Please view it as a religious duty to see Martin Castrogiovanni play rugby in this lifetime.
That is all.

Wednesday, November 04, 2009

Brotherly love

The BBC news channel is offering a story in which David Cameron outlines the Conservative’s approach to Europe.

Unfortunately one has to watch a video stream in order to find out what the approach is, and I fear that I would regurgitate the delicious vegan fruit and ginger cake that I have just eaten if I had to watch the odious little tit.

So I am guessing their approach is via Calais and direct to Dresden with the bombers.

My approach to Cameron would be from above, sitting on top of a five ton weight.

Tuesday, November 03, 2009

I will be back after these messages

  • Boggins is back. Perhaps only temporarily. Please do not miss what may be his final performance of the year.
  • Do not miss "Campus" on channel 4 on Friday 6th at 10.00. Dear old Blue Cat is the star behind the scenes.
  • I am reluctant to send you lot to this next one. This lady is my cousin. She is actually my cousin's wife, so we do not have any genetic connection. I have never met her, and don't want any of you to be silly when you go to visit. She is a very nice lady, and I have forgiven her husband and his family for fleeing the continent when I was born. If you misbehave I will have my other cousins come and sing to you. Then you will be very sorry indeed.
  • I had a postcard from my dear friend ILTV. I done a lol. Get over there and make her do one. Now.

Sunday, November 01, 2009

Weeding out the troublemakers

I felt compelled to join the growing numbers of highly qualified experts who have resigned from the Advisory Council on the Misuse of Drugs. My resignation letter is enclosed below. I trust that you will all respect the confidentiality.


Dear Alan

I am sorry to lay this heavy trip on you, man, but would it be cool if I split this scene? It’s kind of freaking me out, and I really want to be mellow and spend some time listening to the latest String Band album, if you can dig it. I can dig your vibe, right, but the only reason people have got it in for dope is that it is the people’s weed, man.

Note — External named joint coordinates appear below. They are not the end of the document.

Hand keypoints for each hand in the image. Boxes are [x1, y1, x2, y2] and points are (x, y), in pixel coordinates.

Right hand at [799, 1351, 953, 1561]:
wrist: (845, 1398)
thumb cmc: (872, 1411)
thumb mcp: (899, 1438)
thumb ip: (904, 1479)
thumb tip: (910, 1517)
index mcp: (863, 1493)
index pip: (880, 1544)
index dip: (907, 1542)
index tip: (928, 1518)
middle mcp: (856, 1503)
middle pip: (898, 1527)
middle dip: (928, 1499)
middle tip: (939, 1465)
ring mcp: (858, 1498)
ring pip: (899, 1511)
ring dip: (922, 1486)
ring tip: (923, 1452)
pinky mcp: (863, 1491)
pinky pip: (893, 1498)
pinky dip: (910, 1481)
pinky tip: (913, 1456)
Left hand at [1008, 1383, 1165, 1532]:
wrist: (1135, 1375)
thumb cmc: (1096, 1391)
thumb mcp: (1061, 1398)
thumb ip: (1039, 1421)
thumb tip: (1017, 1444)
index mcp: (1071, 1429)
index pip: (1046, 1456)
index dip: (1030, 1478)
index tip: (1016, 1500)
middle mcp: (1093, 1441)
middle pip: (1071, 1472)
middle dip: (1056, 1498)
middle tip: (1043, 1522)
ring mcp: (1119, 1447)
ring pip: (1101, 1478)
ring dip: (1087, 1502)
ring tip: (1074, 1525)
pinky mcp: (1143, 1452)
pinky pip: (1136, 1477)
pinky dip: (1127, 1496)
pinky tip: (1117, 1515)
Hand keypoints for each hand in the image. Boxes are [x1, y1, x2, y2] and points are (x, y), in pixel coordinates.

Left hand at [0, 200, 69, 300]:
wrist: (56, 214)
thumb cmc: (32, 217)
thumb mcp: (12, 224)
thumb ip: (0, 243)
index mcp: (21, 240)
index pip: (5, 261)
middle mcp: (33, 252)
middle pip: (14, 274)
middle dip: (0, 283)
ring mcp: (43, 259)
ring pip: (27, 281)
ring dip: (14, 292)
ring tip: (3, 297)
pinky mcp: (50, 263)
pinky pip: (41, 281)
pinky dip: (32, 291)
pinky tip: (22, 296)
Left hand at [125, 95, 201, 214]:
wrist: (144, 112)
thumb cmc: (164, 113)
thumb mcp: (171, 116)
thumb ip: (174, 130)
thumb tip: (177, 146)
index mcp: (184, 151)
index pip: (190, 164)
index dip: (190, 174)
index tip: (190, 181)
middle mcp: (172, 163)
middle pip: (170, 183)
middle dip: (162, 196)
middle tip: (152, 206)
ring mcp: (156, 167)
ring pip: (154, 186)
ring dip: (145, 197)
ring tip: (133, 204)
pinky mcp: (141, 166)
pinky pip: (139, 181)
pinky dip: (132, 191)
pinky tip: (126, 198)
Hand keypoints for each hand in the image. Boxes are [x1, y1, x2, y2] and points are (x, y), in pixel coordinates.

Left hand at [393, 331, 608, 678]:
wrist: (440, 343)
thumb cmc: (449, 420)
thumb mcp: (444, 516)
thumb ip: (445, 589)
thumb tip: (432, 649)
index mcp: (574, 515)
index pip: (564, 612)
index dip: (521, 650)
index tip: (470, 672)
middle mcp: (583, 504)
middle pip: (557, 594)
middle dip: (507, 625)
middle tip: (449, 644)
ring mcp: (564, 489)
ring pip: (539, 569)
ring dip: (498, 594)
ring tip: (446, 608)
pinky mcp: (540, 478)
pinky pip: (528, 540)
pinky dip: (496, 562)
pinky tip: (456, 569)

The CIA and the KGB got together to try to control the supply (this is true, Steve told me) but they couldn’t stop all the brothers and sisters who were growing their own. I think that it would be far out if you stopped trying to mess with our heads, man, and realised that no harm ever came out of a few joints. Wow, man, if you just turned on, tuned in and dropped out in the cabinet meetings it would be too fucking much.

Love, peace and move away from the towers.

Scurra.

P.S. You know what would be really cool? To rename the Committee “The Advisory Council for Information about Drugs”. (geddit?)




You will all realise that the only way that a committee can advise on drugs is to get totally stoned. Otherwise there is no objective way of forming a view. The BBC have tried to cover up this truth, for example when they reported the sacking of Professor Nutt (crazee name, crazee guy) they said:
“The professor said smoking cannabis created only a "relatively small risk" of psychotic illness.”
I have corrected the punctuation:
“The professor said, smoking, cannabis created only a "relatively small risk" of psychotic illness.”